HandsAtAPrice

I haven’t been writing.

At first it was just about writing this big piece I’ve been working on, and even then it was an issue. The experience of writing a 5000 word analytic piece is extraordinarily different from the experience of writing a 500-1000 word reflective piece. For one thing, it gets harder and harder to stuff down perfectionist tendencies that drag completion out the bigger something gets, and it gets harder to silence the anxiety that comes along with those for long enough to get good work in.

Something that’s hard to remember sometimes is that creativity isn’t just about the end product. We’re used to being consumers that only see the final product, used to believing that it’s all about what you show and sell, but it’s not – it’s about the act of creating, and how that fits into, emerges from, and expresses itself through the life you live every day. Changing what you produce doesn’t just change the end product, it changes who you are and how you live your life. And, for me, this attempted change, from musings and reflections into longer form analysis, with no lead-in or practice, was basically leading me through a brick wall. Well, that’s overdramatic, but leading me barefoot through a dark room full of lego pieces anyway.

I need to change the way I approach this.

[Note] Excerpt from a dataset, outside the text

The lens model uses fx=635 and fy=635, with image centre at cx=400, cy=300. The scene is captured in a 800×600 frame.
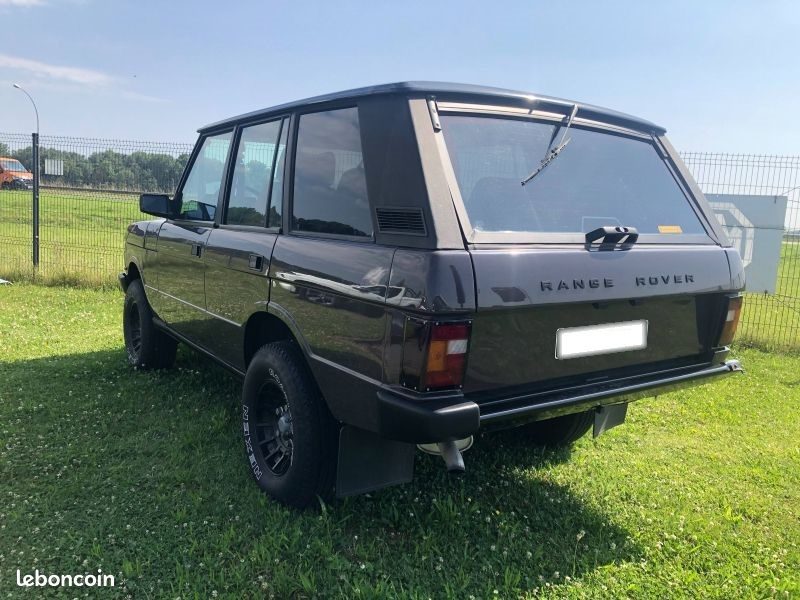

I have no intention of abandoning the piece I’ve been working on – I’ve worked hard on it, and it’s super important to me. But I can’t keep on going assuming that’s going to be the next thing I put up, because I don’t know when it’s going to be done. Right now, even if it was my full-time job I’m not sure when I’d finish it. It’s something I’m exploring as I write – and, because I want to be complete, because I want to map out a territory rather than, as has been my wont, merely point to its soft torn-fabric shape on the horizon and yell that I see land, I can’t set deadlines. Who knows how big this island will turn out to be?

I’m going to resume uploading once a week. This recent set of ambitions hasn’t panned out well, but there’s no harm in a failed experiment here and there as long as one is willing to cede defeat. Only generals who are willing to lose battles win wars.

It’s training. It’s being a train, loading enough coal in to push myself forwards but not building too much pressure and exploding. It’s piecing a life together, piecing a self together, even after little bits of habit and memory and love drop off, Frankensteining myself piecemeal into my own ideal image. It’s trying to figure out how to walk when every day I seem to wake up with a different number of legs, four in the morning, two in the afternoon, three at night.

There’s no point in complaining about it. It’s just being human.

3 Comments

  1. I’ve been working on a game recently, and as it gets bigger and my ambition for it increases, so does the chance for anxiety to crop up. Sometimes I’m super excited to work on it. Sometimes I dread it, feeling like it will never amount to what I want it to be. But no matter what I do, even if I never finish it, I think I’ll be better for having worked on it. Thanks for writing this and thanks for writing in general.

    • Thanks for reading and responding!

      It really is helpful to focus on the process instead of the result — when thinking about results it’s easy to be overwhelmed by the sheer number of things that need to be done, but just being a person who works on those things every day is easier to manage, and takes one closer and closer to the same goal. At game companies they have different people planning out the scope of the project and producing individual pieces, but when you work on a game by yourself you have to do both, keeping your head down to make progress while still coming up once in a while for air. It has its own rhythm, and it’s a learned skill in its own right.

  2. Thank you very much for this post!
    I am currently writing on my first big story and I have become so frustrated at times. It’s like you said, we only see the end product but not the process that’s getting us there. I try to write every day, even if it’s only one sentence I manage. And I try not to be too critical or judging at this early stage and want to take this one step at a time, but it is really hard. Your article just gave me the motivation to keep writing and not giving up! So thanks again very much!